Let us now move on to the collection of the financing granted. In the event of repayment of the financing by the beneficiary, there is no collection problem, since the payment is made voluntarily. The question arises when there is a breach or when the beneficiary of the aid enters into a situation of bankruptcy and does not pay, not because he does not want to, but because he cannot, something not uncommon after the end of the post-pandemic bankruptcy moratorium.

The Collection Regime is regulated in Article 16 of Royal Decree-Law 5/2021, of March 12, on extraordinary measures to support business solvency in response to the COVID-19 pandemic, which has been completed by the Agreements of the Council of Ministers of May 11, 2021, June 21, 2022 and December 5, 2023 (the latter modified by the Agreement of the Council of Ministers of December 27, 2023), as well as by DA 8 Law 16/2022, of September 5, reforming the TRLC. In the field of the AEAT we must adhere to the very recent Instruction 1/2024, of April 3, of the Director of the Collection Department of the AEAT, on actions to be carried out by the collection bodies in application of the collection regime of certain guarantees granted by the ICO.

And this is where we come to the intervention of the AEAT in relation to these lines of guarantees.  Being a certainly complex regime, in order to give a general overview, we must indicate that we find guarantees in the range “ pari passu” , in which risk is shared with financial institutions on equal terms and without the prerogatives of public credit. It is a very denatured “sui generis” public credit. It is the financial institution that is responsible for claiming the credit, although the AEAT intervenes in the processing of the files of debtors who are holders of credits guaranteed by the ICO through guarantee lines subject to a special collection regime in three cases:

  1. When a specific authorization for deferral, fractionation (extension of term) or cancellation is requested.

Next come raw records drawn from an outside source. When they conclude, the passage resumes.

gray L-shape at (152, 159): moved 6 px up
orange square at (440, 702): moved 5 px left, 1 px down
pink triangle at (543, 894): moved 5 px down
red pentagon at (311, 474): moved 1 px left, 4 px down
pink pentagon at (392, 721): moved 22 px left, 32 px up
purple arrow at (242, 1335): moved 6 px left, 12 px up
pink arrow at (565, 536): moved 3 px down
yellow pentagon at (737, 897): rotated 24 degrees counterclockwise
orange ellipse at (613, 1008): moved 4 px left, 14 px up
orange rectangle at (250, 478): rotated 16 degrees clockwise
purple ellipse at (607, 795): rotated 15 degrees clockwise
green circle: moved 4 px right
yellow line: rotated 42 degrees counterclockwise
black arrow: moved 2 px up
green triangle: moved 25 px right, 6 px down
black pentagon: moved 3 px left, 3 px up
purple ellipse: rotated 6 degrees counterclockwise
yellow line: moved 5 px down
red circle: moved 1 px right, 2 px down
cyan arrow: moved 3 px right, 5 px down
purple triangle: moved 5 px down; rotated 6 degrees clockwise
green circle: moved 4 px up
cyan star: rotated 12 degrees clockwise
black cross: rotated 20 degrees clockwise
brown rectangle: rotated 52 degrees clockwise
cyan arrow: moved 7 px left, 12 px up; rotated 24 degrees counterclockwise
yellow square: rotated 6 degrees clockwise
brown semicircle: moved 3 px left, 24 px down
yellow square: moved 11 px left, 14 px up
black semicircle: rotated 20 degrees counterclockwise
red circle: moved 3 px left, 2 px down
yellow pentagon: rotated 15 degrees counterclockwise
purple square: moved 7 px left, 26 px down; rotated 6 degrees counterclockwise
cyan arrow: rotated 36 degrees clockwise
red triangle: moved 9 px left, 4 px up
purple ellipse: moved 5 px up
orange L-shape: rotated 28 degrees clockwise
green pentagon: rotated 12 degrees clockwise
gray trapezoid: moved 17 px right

  2. When the debtor is involved in a pre-bankruptcy situation and a restructuring plan is sought to be approved.

  3. When the debtor is involved in bankruptcy or a special procedure for micro-enterprises, and a proposal for an agreement or continuation plan is sought to be approved.

In the first two cases, prior authorisation from the AEAT to the financial institution is essential for the financial institution to be able to grant or vote in favour, since failure to obtain this would result in the guarantee being damaged and the debt not being covered by the public guarantee. In the third case, it is the AEAT itself that votes directly for or against the bankruptcy procedure.

All of this is done with the aim of safeguarding the adequacy of the criteria for processing and collecting these guarantees, and maximising the collection of guarantees that have proven to be a safety net during the pandemic, and which, in the end, are still paid for by the public treasury, which always requires managing them with the utmost rigour.